The purpose of this letter is to inform you of your premium rate for the upcoming year.  Please take a moment to review this important information.

Your current monthly premium is $431.00.  Beginning 10-01-2010, your monthly premium will change to $467.00.

As a non-profit organization, we seek to provide you coverage at the lowest possible cost and with the least profit margin.  CareFirst expects to earn less than one penny from each dollar of premium revenue we generate in 2010 and this goes into our reserve for your protection.

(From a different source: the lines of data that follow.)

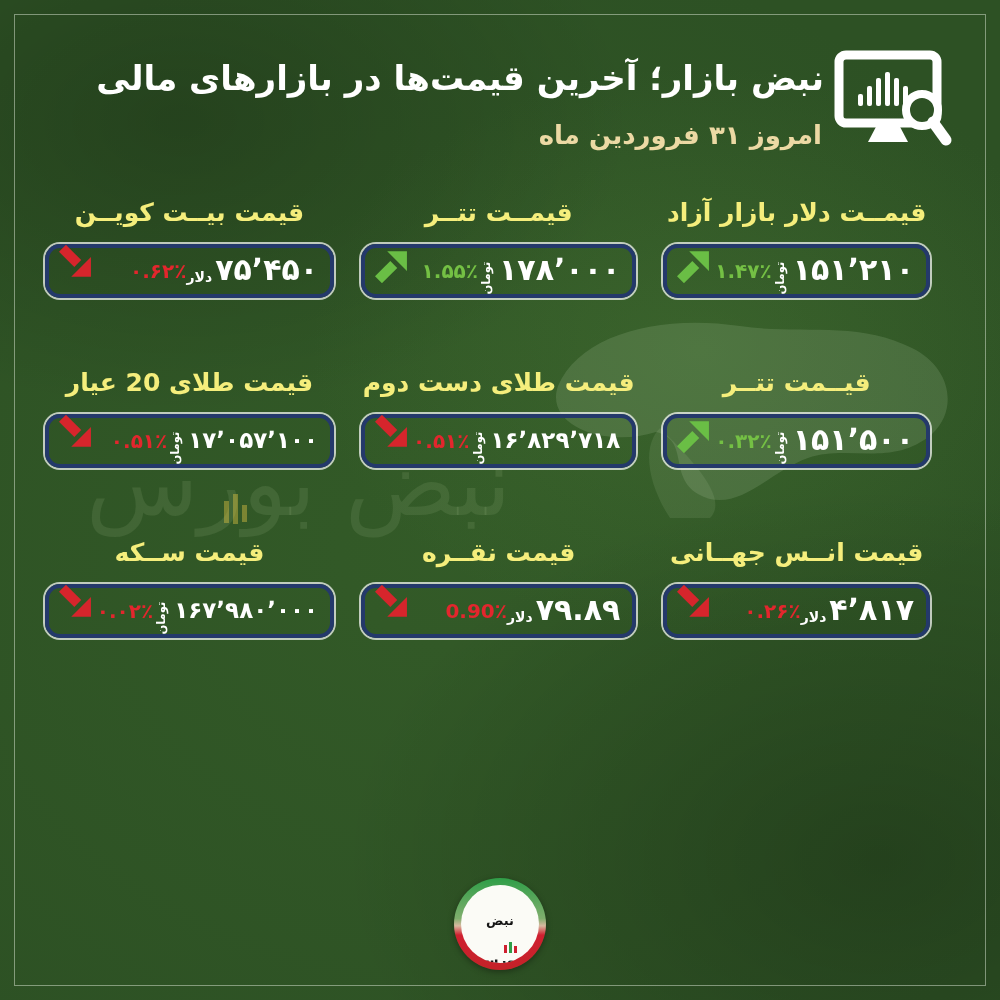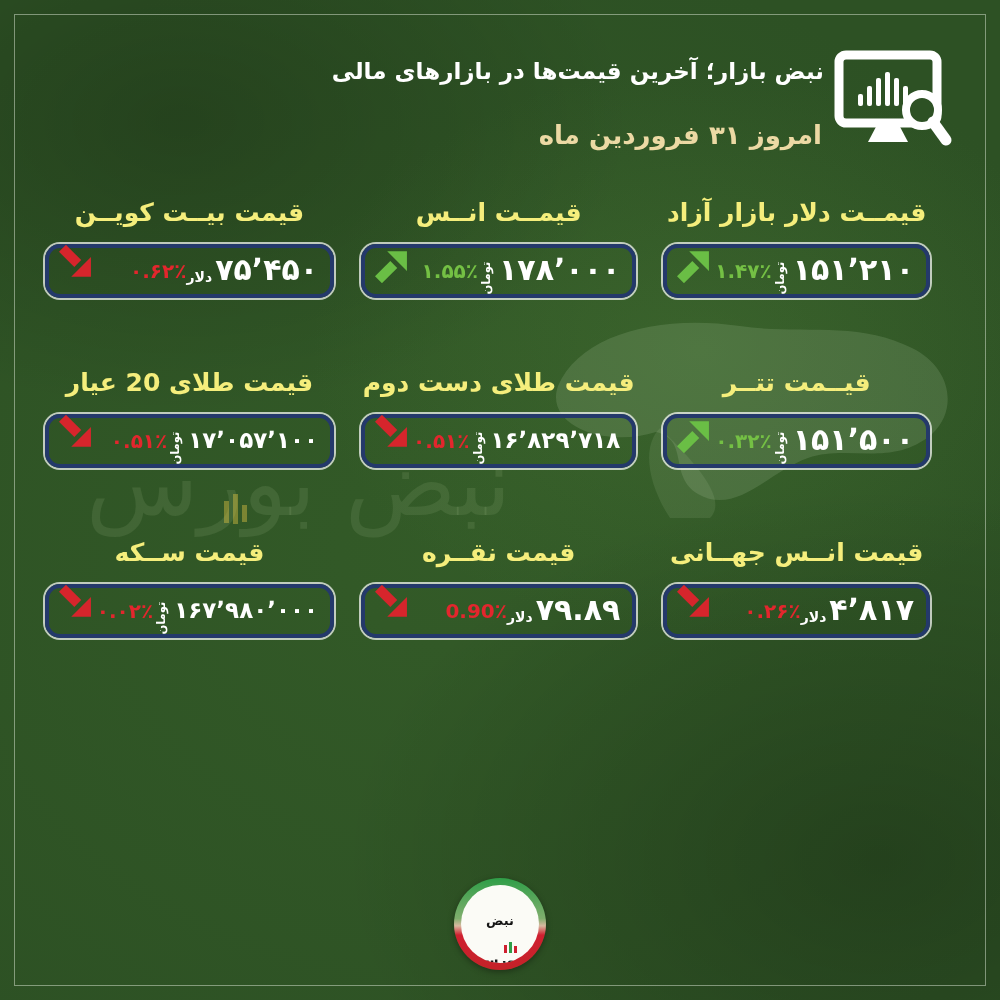--- a/index.html
+++ b/index.html
@@ -24,7 +24,7 @@
   
   .brand-icon{position:absolute;top:46px;right:44px;width:124px;height:108px;}
   .title{position:absolute;top:58px;right:176px;left:68px;text-align:right;direction:rtl;
-    color:#ffffff;font-size:23px;font-weight:bold;white-space:nowrap;letter-spacing:-.5px;}
+    color:#ffffff;font-size:34px;font-weight:bold;white-space:nowrap;letter-spacing:-.5px;}
   .subtitle{position:absolute;top:120px;right:178px;text-align:right;direction:rtl;
     color:#ecd9a4;font-size:26px;font-weight:bold;white-space:nowrap;}
 

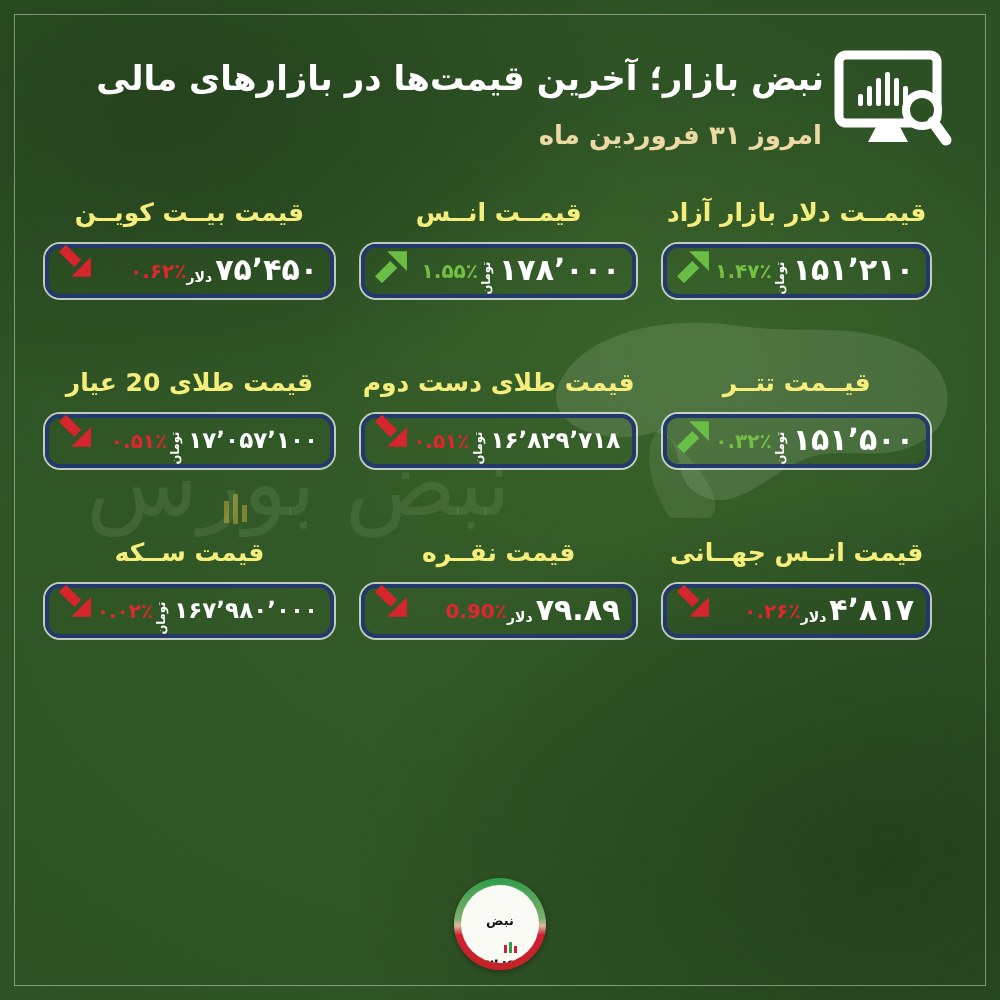--- a/index.html
+++ b/index.html
@@ -117,7 +117,7 @@
     </div>
 
     <div class="card">
-      <div class="card-title">قیمــت انــس</div>
+      <div class="card-title">قیمــت تتــر</div>
       <div class="price-box up">
         <span class="value">۱۷۸٬۰۰۰</span>
         <span class="unit-v">تومان</span>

We value your membership and recognize the financial challenges health insurance premiums pose to you and other subscribers.  Should you be interested, we welcome the opportunity to explore with you other CareFirst products and options that may help reduce your annual premium and better fit within your budget.

.....

Sincerely,



Sunday, August 1, 2010

In Transition

We are getting new spiffy URL's for the blog which will be http://www.brassandivory.org/ for the main Brass and Ivory and http://www.msbloggers.com/ for the Carnival of MS Bloggers.

The transfer is in  transition and you might not be able to get to the blog directly from this post if you are reading in a feedreader.  Manually change the ".org" to ".blogspot.com" and it will work for Brass and Ivory.  Likewise, make a similar change for the Carnival to go to the old address.

Soon this won't be a problem I hope.  However, I do notice that I've lost my "followers" on the sidebar.  I'm not sure how to fix that at the moment, and maybe it will fix itself when the transition is complete.  I don't know.